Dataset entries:
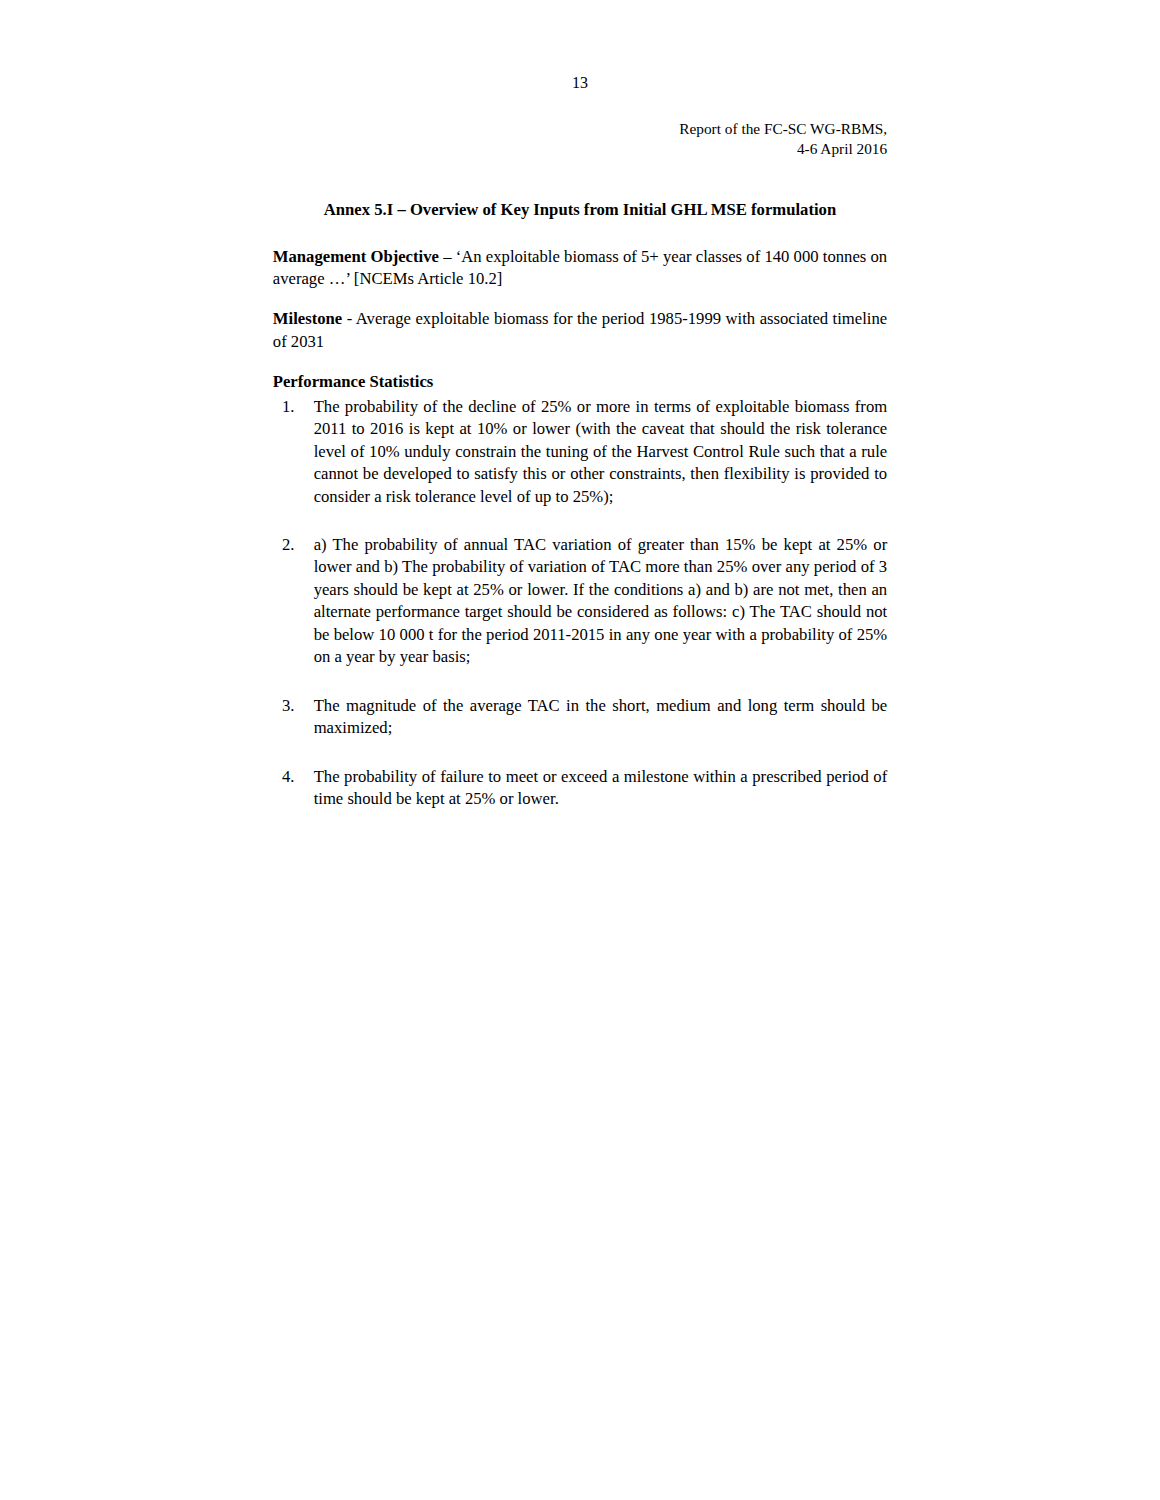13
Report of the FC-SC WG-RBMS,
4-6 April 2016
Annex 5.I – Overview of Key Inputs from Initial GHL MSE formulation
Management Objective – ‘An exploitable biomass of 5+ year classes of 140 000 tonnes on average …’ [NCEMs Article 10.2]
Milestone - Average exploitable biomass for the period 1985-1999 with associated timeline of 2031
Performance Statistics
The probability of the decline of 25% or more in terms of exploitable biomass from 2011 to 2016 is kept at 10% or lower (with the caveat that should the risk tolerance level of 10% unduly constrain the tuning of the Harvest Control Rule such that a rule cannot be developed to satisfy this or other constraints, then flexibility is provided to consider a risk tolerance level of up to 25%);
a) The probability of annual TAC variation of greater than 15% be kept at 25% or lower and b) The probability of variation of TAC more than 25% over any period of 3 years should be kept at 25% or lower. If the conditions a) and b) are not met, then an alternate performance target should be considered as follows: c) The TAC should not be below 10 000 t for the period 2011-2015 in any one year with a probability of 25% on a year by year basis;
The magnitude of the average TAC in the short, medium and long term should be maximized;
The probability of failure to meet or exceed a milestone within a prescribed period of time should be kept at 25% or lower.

## WORK TO COMPLETE
Lines with "from": find them in the data and copy each one.

## RESULT BELOW
Annex 5.I – Overview of Key Inputs from Initial GHL MSE formulation
The probability of the decline of 25% or more in terms of exploitable biomass from 2011 to 2016 is kept at 10% or lower (with the caveat that should the risk tolerance level of 10% unduly constrain the tuning of the Harvest Control Rule such that a rule cannot be developed to satisfy this or other constraints, then flexibility is provided to consider a risk tolerance level of up to 25%);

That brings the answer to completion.